### Challenge 1
State how many lines in the rows below contain the string "skLineSegment". Give only the number.

### Document excerpt
This user must also own the server process.

The database cluster will be initialized with locale "English_United States.1252".
The default database encoding has accordingly been set to "WIN1252".
The default text search configuration will be set to "english".

Data page checksums are disabled.

creating directory C:/Users/vino/Downloads/pgsql/datadir ... ok
creating subdirectories ... ok
selecting dynamic shared memory implementation ... windows
selecting default max_connections ... 100
selecting default shared_buffers ... 128MB
selecting default time zone ... Asia/Calcutta
creating configuration files ... ok
running bootstrap script ... ok
performing post-bootstrap initialization ... ok
syncing data to disk ... ok

initdb: warning: enabling "trust" authentication for local connections
You can change this by editing pg_hba.conf or using the option -A, or
--auth-local and --auth-host, the next time you run initdb.

Success. You can now start the database server using:

    pg_ctl -D ^"C^:^\Users^\vino^\Downloads^\pgsql^\datadir^" -l logfile start
  • Start postgres server
C:\Users\vino\Downloads\pgsql\bin>pg_ctl -D "C:\Users\vino\Downloads\pgsql\datadir" start
  • Use client (or use dbeaver) and give permissions to user "postgres" and assign password too.
C:\Users\vino\Downloads\pgsql\bin>psql -d postgres
psql (12.2)
WARNING: Console code page (437) differs from Windows code page (1252)
         8-bit characters might not work correctly. See psql reference
         page "Notes for Windows users" for details.
Type "help" for help.

postgres=# CREATE USER postgres SUPERUSER;
CREATE ROLE
postgres=# ALTER USER postgres WITH PASSWORD 'admin';
ALTER ROLE
postgres=# CREATE DATABASE arcexl_prod WITH OWNER postgres;
postgres=# CREATE DATABASE arcexl_uat WITH OWNER postgres;
  • Create schema in each DB
C:\Users\vino\Downloads\pgsql\bin>psql -U postgres
postgres=# \c arcexl_prod
You are now connected to database "arcexl_prod" as user "postgres".
arcexl_prod=# create schema if not exists arcexl;

Connecting to postgres from Dbeaver
  • New -> Dbeaver -> Database Connection -> PostgreSQL
  • Host : localhost
  • Port : 5432
  • Database : arcexl_prod or arcexl_uat
  • User : postgres
  • password : admin (select save password locally)

Recipe 1 - Setting up a Spring project

Exercise

  • Set up spring dependencies in gradle
  • Add domain object for StockPrice
data class StockPrice(val stockSymbol: String,
                         val date: LocalDate,
                         val price: Double)

### Challenge 2
In the PostgreSQL setup excerpt above, which port is given for the Dbeaver connection?

### Items
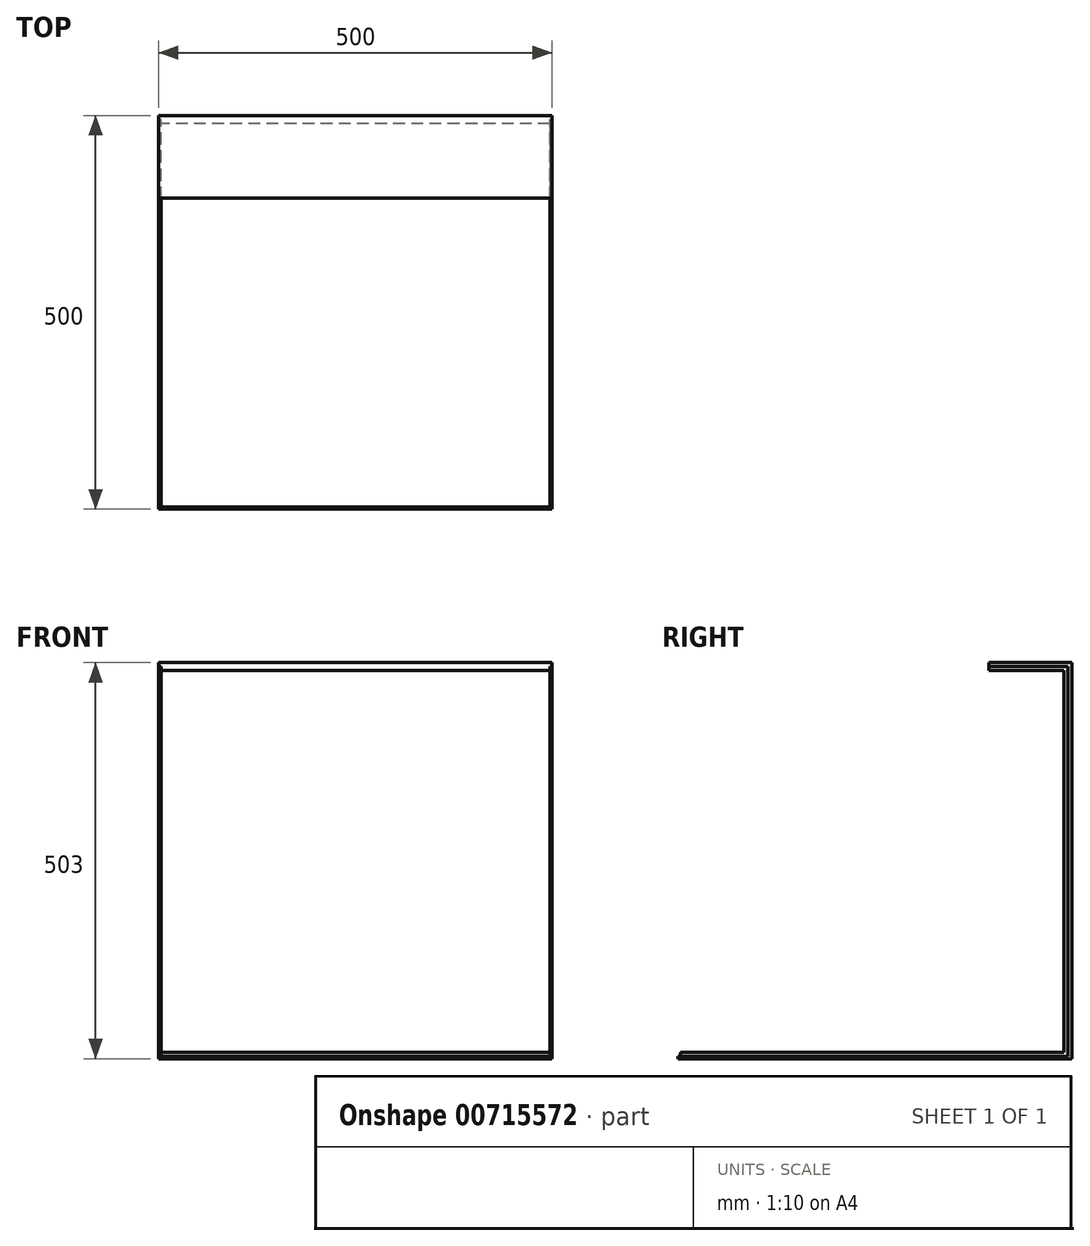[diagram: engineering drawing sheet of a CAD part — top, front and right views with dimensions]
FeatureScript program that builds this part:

...

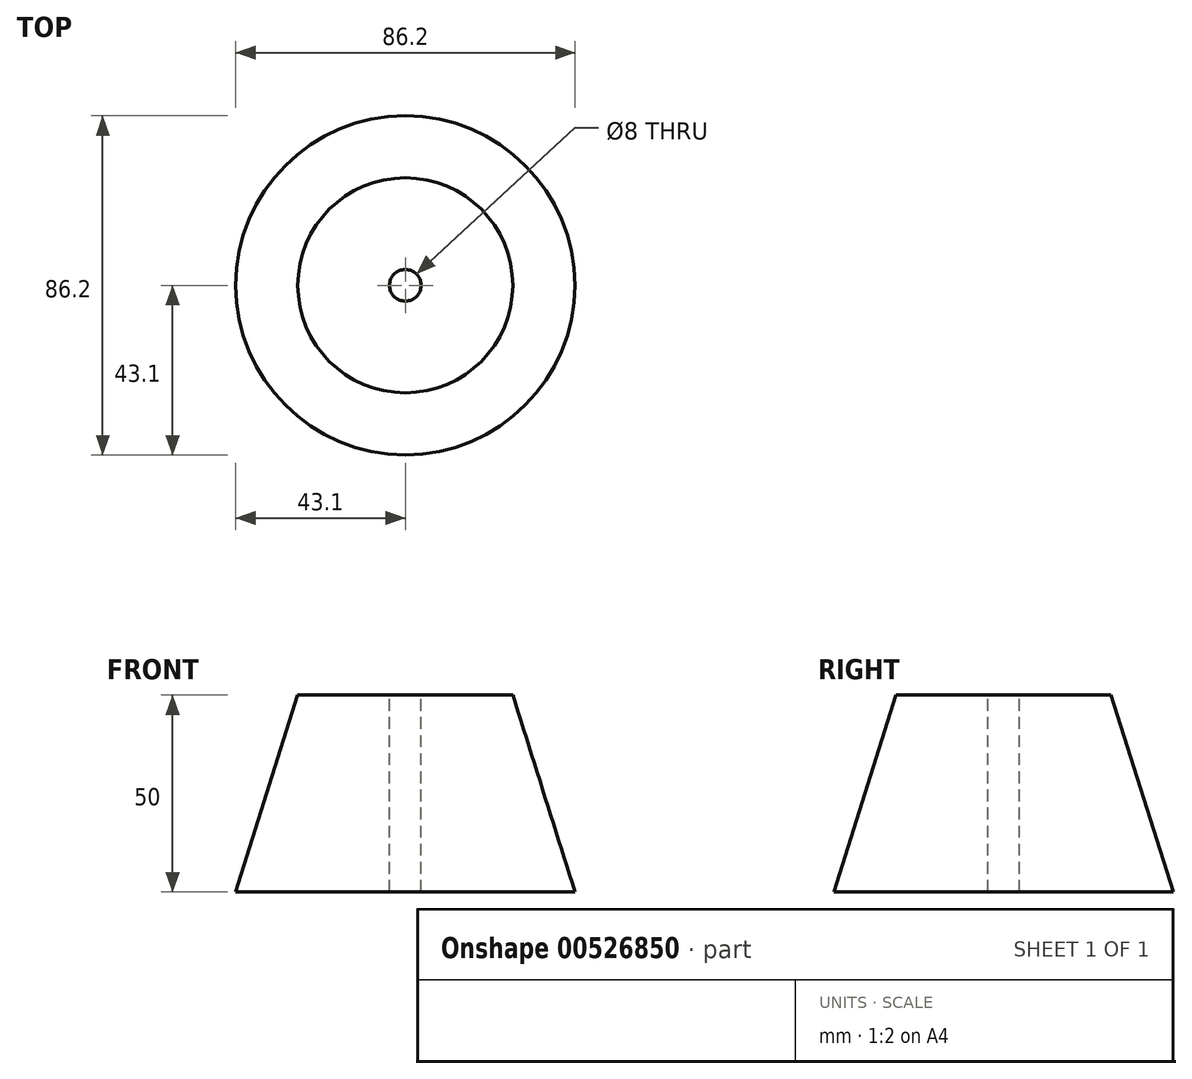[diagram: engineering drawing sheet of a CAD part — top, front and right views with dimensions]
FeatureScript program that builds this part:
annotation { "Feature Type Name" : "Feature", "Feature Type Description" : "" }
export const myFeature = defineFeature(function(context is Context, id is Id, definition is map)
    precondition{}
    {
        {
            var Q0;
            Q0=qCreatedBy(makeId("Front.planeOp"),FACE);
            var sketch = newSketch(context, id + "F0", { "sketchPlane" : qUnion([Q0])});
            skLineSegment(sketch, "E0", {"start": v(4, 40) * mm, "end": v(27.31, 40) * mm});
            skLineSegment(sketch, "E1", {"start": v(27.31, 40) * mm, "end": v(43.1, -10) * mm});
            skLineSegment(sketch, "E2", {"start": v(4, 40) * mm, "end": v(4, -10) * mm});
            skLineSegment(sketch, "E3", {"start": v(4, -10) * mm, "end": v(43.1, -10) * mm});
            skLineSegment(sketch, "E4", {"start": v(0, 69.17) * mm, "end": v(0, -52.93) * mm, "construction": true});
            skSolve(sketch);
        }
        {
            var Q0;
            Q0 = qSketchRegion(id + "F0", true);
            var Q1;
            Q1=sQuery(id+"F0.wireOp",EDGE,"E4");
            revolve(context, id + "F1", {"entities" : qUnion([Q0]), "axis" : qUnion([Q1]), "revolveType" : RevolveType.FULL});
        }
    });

### Solution 1
5

### Solution 2
5432